Transcribe the part of the forum thread on heat pumps and sewage below, starting with "-A liquid sourced heat pump that draws heat" and going on through "such a system.".

#### Source passage
• • • • • • •

Heat pumps, sewage and sewage lines

So a heat pump works better when the gass or liquid it is stealing heat from is warmer.
A brief search shows that the average temperature of  municipal sewage is 50° to 70  ° F.
I'm gonna guess that the air in the system is a similar temperature.
This gives me some crazy ideas.

-An air sourced heat pump that gets its air source from sewage vents.
To avoid breaking the  liquid seals in the traps we would put in as much air as we extract.
-A liquid sourced heat pump that draws heat from grey water heals  in an insulated tank.
Held greywater tends to turn into to black water, but aeration can  prevent that.
-A liquid sourced heat pump that draws from a counterflow heat exchanger.This could be the least efficient.

I think the air sourced pump could be better because it will get cooler temps overall which will help for cooling, plus no tank of dirty water to deal with.

In a house that has city sewage but doesn't use it, there is way more leeway for such a system.

In house with a septic system, there is already a giant underground container of dirty water.
This could be a place to put a coil.

William Bronson wrote: So a heat pump works better when the gass or liquid it is stealing heat from is warmer.

• • • • • • •

#### Material shown

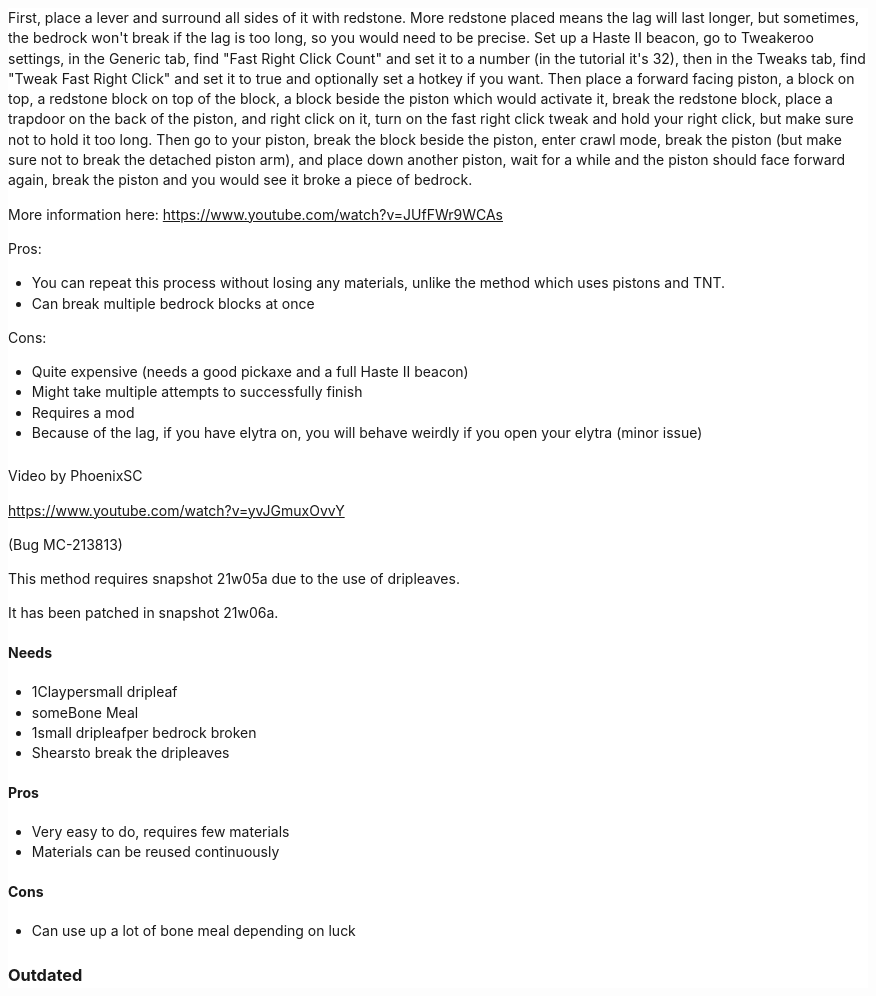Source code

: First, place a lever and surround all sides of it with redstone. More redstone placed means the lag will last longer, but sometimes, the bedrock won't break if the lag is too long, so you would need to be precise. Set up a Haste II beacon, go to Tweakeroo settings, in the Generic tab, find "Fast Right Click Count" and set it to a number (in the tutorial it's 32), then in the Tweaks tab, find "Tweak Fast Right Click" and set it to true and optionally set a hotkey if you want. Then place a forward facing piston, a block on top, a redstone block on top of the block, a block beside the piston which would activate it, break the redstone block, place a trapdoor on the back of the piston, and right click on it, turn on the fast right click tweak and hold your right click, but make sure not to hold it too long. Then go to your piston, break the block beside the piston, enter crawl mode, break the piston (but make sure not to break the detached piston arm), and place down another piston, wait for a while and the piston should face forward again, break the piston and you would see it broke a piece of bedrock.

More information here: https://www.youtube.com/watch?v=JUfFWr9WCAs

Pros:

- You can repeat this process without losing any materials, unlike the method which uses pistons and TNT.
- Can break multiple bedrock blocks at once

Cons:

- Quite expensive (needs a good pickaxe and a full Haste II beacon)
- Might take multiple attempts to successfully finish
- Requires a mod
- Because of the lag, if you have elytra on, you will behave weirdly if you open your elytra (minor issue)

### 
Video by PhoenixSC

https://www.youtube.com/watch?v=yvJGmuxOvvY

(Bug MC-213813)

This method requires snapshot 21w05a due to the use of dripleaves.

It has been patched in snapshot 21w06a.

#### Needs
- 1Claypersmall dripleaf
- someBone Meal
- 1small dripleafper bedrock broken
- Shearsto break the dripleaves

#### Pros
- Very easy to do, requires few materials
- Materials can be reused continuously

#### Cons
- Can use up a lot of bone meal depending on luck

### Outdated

• • • • • • •

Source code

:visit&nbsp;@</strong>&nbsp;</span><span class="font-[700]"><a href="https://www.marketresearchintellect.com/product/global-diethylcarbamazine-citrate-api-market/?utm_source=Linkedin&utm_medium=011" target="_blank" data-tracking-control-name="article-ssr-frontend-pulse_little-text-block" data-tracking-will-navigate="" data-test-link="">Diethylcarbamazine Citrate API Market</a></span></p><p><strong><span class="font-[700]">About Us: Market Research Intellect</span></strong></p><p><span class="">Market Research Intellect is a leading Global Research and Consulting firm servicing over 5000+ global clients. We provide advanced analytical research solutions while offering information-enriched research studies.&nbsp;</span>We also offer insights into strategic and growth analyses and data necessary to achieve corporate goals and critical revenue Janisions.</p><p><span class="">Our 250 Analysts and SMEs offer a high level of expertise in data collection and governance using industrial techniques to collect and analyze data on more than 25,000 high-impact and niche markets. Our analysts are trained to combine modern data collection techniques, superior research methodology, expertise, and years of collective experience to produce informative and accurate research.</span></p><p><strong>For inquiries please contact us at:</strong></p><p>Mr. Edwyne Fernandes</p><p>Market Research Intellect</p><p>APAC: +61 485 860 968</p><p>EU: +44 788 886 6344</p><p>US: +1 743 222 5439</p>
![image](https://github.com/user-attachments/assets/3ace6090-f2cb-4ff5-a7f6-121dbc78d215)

• • • • • • •

#### Solution
-A liquid sourced heat pump that draws heat from grey water heals  in an insulated tank.
Held greywater tends to turn into to black water, but aeration can  prevent that.
-A liquid sourced heat pump that draws from a counterflow heat exchanger.This could be the least efficient.

I think the air sourced pump could be better because it will get cooler temps overall which will help for cooling, plus no tank of dirty water to deal with.

In a house that has city sewage but doesn't use it, there is way more leeway for such a system.